Why does \p{P} when used in (^|\p{P})(?!,alpha,),*alpha,* behave differently from \p{Ps} used in (^|\p{Ps})(?!,alpha,),*alpha,* when used to process (,alpha, \p{P} matches whereas \p{Ps} does not match

asr
  • 11
  • 1
  • The problem is with \p{Po}. For example, `(^|[\p{P}-[\p{Po}]])(?!,alpha,),*alpha,*` works as wanted. But I would still be interested in knowing why. – asr Oct 18 '20 at 11:01
  • See the [list of chars matched with `\p{Ps}`](https://www.fileformat.info/info/unicode/category/Ps/list.htm). All cateogries list: https://www.fileformat.info/info/unicode/category/index.htm – Wiktor Stribiżew Oct 18 '20 at 11:11

1 Answers1

0

Because \p{P} matches the , in your string, not (.
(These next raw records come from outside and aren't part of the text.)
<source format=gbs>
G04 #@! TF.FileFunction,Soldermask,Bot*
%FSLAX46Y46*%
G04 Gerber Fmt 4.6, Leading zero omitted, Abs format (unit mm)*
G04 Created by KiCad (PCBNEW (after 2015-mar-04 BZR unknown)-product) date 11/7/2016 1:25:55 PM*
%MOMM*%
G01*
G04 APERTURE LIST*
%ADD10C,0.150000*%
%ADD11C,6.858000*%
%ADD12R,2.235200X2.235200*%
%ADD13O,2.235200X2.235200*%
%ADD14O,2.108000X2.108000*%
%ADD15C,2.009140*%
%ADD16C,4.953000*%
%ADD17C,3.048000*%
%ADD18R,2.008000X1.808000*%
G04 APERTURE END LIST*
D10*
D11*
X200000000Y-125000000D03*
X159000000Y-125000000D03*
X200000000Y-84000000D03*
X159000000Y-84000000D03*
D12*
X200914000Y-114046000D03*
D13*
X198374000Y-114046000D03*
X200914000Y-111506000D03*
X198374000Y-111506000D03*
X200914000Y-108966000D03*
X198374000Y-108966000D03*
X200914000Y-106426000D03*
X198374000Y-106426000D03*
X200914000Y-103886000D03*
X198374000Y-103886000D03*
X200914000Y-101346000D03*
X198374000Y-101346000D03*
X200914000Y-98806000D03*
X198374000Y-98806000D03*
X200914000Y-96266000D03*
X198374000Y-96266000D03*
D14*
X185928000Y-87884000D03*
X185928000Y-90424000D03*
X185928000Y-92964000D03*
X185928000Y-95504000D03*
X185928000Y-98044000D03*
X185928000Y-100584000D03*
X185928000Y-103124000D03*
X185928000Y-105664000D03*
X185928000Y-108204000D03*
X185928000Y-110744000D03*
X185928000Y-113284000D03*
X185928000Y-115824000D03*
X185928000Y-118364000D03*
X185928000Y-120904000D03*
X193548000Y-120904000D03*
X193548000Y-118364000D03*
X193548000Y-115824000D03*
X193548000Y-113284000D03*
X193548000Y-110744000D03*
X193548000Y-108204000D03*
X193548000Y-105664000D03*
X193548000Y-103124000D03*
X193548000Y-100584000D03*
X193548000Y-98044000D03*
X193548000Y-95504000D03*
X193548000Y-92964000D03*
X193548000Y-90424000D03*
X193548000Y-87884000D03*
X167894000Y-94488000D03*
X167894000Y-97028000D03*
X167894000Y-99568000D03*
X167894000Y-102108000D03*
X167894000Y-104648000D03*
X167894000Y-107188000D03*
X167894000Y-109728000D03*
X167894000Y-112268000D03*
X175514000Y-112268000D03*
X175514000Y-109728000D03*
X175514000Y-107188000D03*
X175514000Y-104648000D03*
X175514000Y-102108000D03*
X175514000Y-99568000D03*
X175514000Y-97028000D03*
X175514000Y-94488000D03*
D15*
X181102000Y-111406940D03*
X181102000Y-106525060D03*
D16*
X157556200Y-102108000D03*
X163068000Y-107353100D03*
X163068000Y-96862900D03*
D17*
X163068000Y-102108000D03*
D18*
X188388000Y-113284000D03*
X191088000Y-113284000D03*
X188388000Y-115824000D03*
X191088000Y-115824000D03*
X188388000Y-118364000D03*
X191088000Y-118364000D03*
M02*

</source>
This is because you have a negative lookahead (?!,alpha,) after \p{P}. This means that "after 'any punctuation', there must not be the string ,alpha,". Well, There is ,alpha, after (, so \p{P} fails to match (. The regex engine moves forward one character, and tries again. This time, \p{P} matches , and there is no ,alpha, after , (there is only alpha,!), and the rest of the match succeeds too, so the whole match succeeds. The matched string is ,alpha,, without the (.
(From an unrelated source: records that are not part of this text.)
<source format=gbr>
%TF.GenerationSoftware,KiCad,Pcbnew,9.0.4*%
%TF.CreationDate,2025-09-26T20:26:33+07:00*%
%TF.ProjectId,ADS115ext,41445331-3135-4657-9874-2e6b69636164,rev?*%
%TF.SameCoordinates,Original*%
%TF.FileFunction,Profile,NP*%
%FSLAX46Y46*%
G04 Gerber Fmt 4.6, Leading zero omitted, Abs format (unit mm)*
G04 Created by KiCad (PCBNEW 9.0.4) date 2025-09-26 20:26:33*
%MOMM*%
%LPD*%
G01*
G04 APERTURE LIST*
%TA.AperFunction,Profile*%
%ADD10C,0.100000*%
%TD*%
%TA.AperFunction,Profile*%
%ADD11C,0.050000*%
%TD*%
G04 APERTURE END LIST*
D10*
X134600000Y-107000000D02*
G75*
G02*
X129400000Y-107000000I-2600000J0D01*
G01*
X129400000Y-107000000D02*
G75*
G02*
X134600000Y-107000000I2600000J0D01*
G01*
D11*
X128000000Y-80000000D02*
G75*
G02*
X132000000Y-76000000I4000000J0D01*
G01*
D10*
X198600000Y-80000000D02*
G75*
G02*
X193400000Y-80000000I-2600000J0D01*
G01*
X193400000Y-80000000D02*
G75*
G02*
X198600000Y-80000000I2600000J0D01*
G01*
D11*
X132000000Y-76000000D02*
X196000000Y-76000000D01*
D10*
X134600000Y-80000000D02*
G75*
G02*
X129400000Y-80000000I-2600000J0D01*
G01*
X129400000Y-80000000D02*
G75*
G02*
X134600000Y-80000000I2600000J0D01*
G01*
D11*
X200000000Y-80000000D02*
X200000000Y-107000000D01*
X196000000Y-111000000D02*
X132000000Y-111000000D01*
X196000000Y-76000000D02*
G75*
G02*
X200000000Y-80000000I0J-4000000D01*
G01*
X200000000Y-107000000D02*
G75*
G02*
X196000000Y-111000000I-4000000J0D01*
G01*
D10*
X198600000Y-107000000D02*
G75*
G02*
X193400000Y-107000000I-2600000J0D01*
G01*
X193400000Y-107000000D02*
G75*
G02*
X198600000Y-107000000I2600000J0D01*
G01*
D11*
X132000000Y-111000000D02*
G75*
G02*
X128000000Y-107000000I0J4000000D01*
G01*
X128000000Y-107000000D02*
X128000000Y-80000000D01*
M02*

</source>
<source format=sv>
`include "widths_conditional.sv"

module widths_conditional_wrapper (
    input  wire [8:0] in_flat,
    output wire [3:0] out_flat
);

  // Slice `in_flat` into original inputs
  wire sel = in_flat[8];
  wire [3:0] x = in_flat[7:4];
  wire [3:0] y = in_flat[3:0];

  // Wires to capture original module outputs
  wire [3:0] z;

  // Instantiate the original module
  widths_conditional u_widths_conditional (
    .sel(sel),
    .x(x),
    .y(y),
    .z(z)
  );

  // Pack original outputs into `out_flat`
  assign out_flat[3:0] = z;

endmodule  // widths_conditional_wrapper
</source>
If you change the \p{P} to \p{Ps}, it will fail to match ( just like before, but also fail to match ,, causing the whole match the fail. Note that the ^ alternative doesn't get chosen, because even though the lookahead passes, your regex requires a , to immediately follow. But after the start of string, there is a ( instead.

Sweeper
  • 145,870
  • 17
  • 129
  • 225